_TASK DETAILS:_ Rewrite every line of the listing below with "top-left" changed to "upper-left" and everything else unchanged. Leave the pictures out of your answer.

┌──

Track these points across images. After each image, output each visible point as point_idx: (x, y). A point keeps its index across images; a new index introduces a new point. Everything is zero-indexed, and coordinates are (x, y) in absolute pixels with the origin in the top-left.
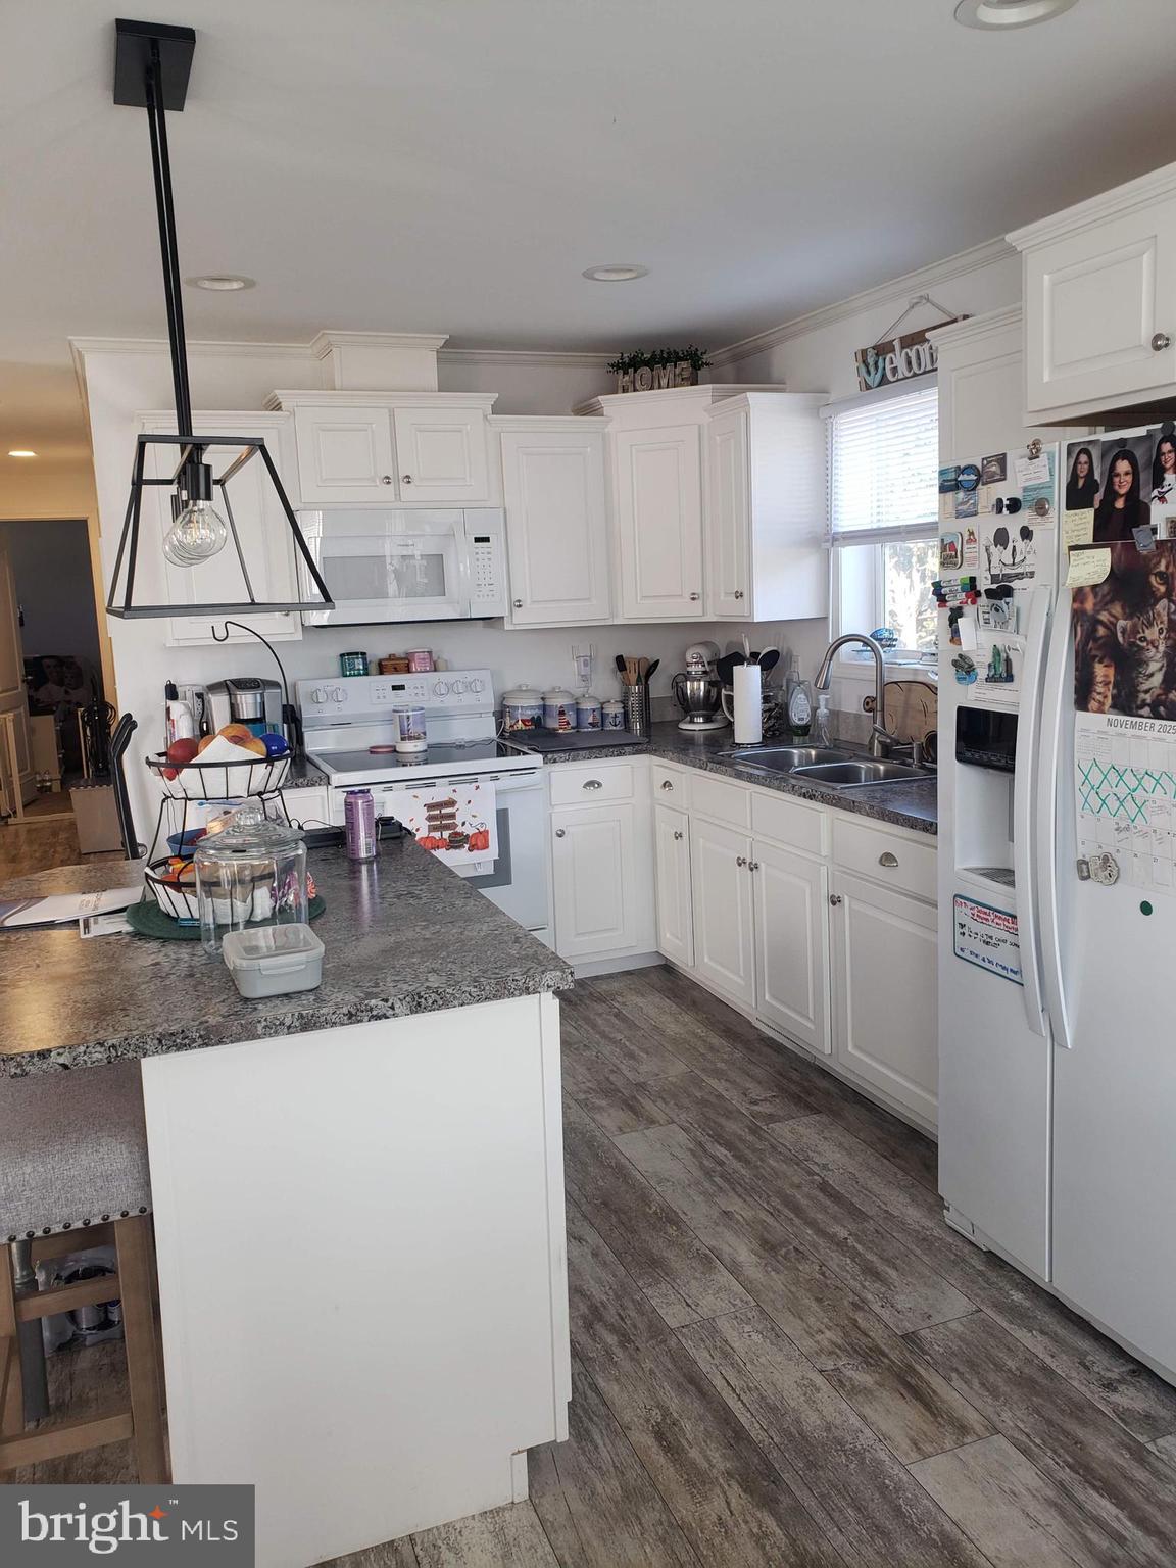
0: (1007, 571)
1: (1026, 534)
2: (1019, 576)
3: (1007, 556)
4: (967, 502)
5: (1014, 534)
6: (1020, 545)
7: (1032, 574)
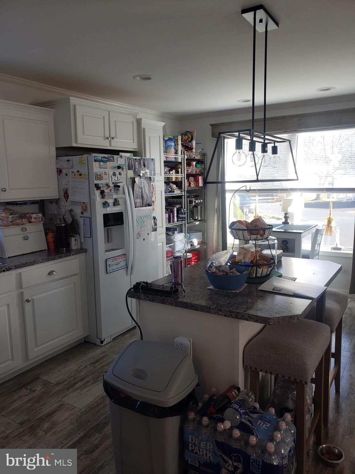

└──

_RESPONSE AREA:_
Track these points across images. After each image, output each visible point as point_idx: (x, y). A point keeps its index across images; a new index introduces a new point. Everything is zero-indexed, and coordinates are (x, y) in absolute pixels with the origin in the upper-left.
0: (1007, 571)
1: (1026, 534)
2: (1019, 576)
3: (1007, 556)
4: (967, 502)
5: (1014, 534)
6: (1020, 545)
7: (1032, 574)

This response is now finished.